**Aim:** Please return every line of the records below unchanged and in the same order.

═════ Stored records ═════

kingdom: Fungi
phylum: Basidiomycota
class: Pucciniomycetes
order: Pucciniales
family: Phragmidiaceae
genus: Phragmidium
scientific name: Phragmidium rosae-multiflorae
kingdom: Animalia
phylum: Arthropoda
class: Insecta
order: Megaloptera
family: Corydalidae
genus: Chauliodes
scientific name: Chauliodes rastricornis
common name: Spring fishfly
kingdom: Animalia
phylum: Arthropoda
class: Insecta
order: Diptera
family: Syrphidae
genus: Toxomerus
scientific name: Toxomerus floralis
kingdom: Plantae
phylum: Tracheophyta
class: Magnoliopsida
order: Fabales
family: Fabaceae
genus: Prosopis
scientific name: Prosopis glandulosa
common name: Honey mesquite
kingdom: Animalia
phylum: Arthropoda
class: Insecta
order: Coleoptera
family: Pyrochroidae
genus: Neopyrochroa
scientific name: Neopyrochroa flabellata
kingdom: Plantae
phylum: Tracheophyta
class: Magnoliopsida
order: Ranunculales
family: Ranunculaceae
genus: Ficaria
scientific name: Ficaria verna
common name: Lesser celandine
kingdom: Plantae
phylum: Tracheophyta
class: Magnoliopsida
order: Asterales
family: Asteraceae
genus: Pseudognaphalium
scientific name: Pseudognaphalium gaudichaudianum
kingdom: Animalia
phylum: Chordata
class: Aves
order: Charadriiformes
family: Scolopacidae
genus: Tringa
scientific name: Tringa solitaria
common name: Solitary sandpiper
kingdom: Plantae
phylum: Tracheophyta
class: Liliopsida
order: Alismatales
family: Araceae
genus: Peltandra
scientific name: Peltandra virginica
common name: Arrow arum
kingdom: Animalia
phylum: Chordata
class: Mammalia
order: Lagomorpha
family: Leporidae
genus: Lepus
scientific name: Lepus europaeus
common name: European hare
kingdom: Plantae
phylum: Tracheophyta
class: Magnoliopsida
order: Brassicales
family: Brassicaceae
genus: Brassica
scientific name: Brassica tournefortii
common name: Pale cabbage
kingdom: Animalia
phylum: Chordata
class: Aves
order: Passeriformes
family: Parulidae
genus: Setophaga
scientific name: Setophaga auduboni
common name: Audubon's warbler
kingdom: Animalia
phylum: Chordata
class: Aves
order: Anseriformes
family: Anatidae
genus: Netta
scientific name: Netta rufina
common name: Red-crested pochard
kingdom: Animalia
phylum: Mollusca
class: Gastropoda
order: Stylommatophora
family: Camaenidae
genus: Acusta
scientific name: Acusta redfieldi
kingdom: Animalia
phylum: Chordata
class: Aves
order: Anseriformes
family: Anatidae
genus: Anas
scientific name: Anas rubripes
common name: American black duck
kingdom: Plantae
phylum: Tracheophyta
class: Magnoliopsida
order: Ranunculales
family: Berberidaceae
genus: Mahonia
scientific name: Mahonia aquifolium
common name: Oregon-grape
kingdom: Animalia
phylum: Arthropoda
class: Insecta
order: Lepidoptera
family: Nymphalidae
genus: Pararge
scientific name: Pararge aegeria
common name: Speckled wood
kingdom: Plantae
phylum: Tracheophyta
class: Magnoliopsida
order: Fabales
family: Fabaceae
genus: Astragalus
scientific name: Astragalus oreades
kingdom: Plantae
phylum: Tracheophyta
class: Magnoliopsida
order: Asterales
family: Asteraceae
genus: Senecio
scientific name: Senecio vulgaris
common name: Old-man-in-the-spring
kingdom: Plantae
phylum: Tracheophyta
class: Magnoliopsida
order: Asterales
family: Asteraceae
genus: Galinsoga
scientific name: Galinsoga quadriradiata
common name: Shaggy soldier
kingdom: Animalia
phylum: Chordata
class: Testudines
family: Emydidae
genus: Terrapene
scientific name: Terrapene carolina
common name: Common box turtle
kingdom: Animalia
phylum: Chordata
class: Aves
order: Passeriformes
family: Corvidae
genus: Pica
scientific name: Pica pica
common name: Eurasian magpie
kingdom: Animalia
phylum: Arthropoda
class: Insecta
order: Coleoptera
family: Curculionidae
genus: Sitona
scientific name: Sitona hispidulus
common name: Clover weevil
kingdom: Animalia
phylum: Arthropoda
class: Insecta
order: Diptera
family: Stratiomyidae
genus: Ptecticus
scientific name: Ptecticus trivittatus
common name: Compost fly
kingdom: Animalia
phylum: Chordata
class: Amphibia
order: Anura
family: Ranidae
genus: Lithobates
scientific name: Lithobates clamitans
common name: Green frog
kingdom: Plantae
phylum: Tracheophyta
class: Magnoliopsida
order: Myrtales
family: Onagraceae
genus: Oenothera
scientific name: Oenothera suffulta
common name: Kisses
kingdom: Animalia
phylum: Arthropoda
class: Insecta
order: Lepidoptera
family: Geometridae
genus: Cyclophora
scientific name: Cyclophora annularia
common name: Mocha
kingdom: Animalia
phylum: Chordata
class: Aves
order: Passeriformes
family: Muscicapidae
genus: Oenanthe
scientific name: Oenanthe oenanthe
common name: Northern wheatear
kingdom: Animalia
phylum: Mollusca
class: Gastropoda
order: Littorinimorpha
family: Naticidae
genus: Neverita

═════

**Task answer:**
kingdom: Fungi
phylum: Basidiomycota
class: Pucciniomycetes
order: Pucciniales
family: Phragmidiaceae
genus: Phragmidium
scientific name: Phragmidium rosae-multiflorae
kingdom: Animalia
phylum: Arthropoda
class: Insecta
order: Megaloptera
family: Corydalidae
genus: Chauliodes
scientific name: Chauliodes rastricornis
common name: Spring fishfly
kingdom: Animalia
phylum: Arthropoda
class: Insecta
order: Diptera
family: Syrphidae
genus: Toxomerus
scientific name: Toxomerus floralis
kingdom: Plantae
phylum: Tracheophyta
class: Magnoliopsida
order: Fabales
family: Fabaceae
genus: Prosopis
scientific name: Prosopis glandulosa
common name: Honey mesquite
kingdom: Animalia
phylum: Arthropoda
class: Insecta
order: Coleoptera
family: Pyrochroidae
genus: Neopyrochroa
scientific name: Neopyrochroa flabellata
kingdom: Plantae
phylum: Tracheophyta
class: Magnoliopsida
order: Ranunculales
family: Ranunculaceae
genus: Ficaria
scientific name: Ficaria verna
common name: Lesser celandine
kingdom: Plantae
phylum: Tracheophyta
class: Magnoliopsida
order: Asterales
family: Asteraceae
genus: Pseudognaphalium
scientific name: Pseudognaphalium gaudichaudianum
kingdom: Animalia
phylum: Chordata
class: Aves
order: Charadriiformes
family: Scolopacidae
genus: Tringa
scientific name: Tringa solitaria
common name: Solitary sandpiper
kingdom: Plantae
phylum: Tracheophyta
class: Liliopsida
order: Alismatales
family: Araceae
genus: Peltandra
scientific name: Peltandra virginica
common name: Arrow arum
kingdom: Animalia
phylum: Chordata
class: Mammalia
order: Lagomorpha
family: Leporidae
genus: Lepus
scientific name: Lepus europaeus
common name: European hare
kingdom: Plantae
phylum: Tracheophyta
class: Magnoliopsida
order: Brassicales
family: Brassicaceae
genus: Brassica
scientific name: Brassica tournefortii
common name: Pale cabbage
kingdom: Animalia
phylum: Chordata
class: Aves
order: Passeriformes
family: Parulidae
genus: Setophaga
scientific name: Setophaga auduboni
common name: Audubon's warbler
kingdom: Animalia
phylum: Chordata
class: Aves
order: Anseriformes
family: Anatidae
genus: Netta
scientific name: Netta rufina
common name: Red-crested pochard
kingdom: Animalia
phylum: Mollusca
class: Gastropoda
order: Stylommatophora
family: Camaenidae
genus: Acusta
scientific name: Acusta redfieldi
kingdom: Animalia
phylum: Chordata
class: Aves
order: Anseriformes
family: Anatidae
genus: Anas
scientific name: Anas rubripes
common name: American black duck
kingdom: Plantae
phylum: Tracheophyta
class: Magnoliopsida
order: Ranunculales
family: Berberidaceae
genus: Mahonia
scientific name: Mahonia aquifolium
common name: Oregon-grape
kingdom: Animalia
phylum: Arthropoda
class: Insecta
order: Lepidoptera
family: Nymphalidae
genus: Pararge
scientific name: Pararge aegeria
common name: Speckled wood
kingdom: Plantae
phylum: Tracheophyta
class: Magnoliopsida
order: Fabales
family: Fabaceae
genus: Astragalus
scientific name: Astragalus oreades
kingdom: Plantae
phylum: Tracheophyta
class: Magnoliopsida
order: Asterales
family: Asteraceae
genus: Senecio
scientific name: Senecio vulgaris
common name: Old-man-in-the-spring
kingdom: Plantae
phylum: Tracheophyta
class: Magnoliopsida
order: Asterales
family: Asteraceae
genus: Galinsoga
scientific name: Galinsoga quadriradiata
common name: Shaggy soldier
kingdom: Animalia
phylum: Chordata
class: Testudines
family: Emydidae
genus: Terrapene
scientific name: Terrapene carolina
common name: Common box turtle
kingdom: Animalia
phylum: Chordata
class: Aves
order: Passeriformes
family: Corvidae
genus: Pica
scientific name: Pica pica
common name: Eurasian magpie
kingdom: Animalia
phylum: Arthropoda
class: Insecta
order: Coleoptera
family: Curculionidae
genus: Sitona
scientific name: Sitona hispidulus
common name: Clover weevil
kingdom: Animalia
phylum: Arthropoda
class: Insecta
order: Diptera
family: Stratiomyidae
genus: Ptecticus
scientific name: Ptecticus trivittatus
common name: Compost fly
kingdom: Animalia
phylum: Chordata
class: Amphibia
order: Anura
family: Ranidae
genus: Lithobates
scientific name: Lithobates clamitans
common name: Green frog
kingdom: Plantae
phylum: Tracheophyta
class: Magnoliopsida
order: Myrtales
family: Onagraceae
genus: Oenothera
scientific name: Oenothera suffulta
common name: Kisses
kingdom: Animalia
phylum: Arthropoda
class: Insecta
order: Lepidoptera
family: Geometridae
genus: Cyclophora
scientific name: Cyclophora annularia
common name: Mocha
kingdom: Animalia
phylum: Chordata
class: Aves
order: Passeriformes
family: Muscicapidae
genus: Oenanthe
scientific name: Oenanthe oenanthe
common name: Northern wheatear
kingdom: Animalia
phylum: Mollusca
class: Gastropoda
order: Littorinimorpha
family: Naticidae
genus: Neverita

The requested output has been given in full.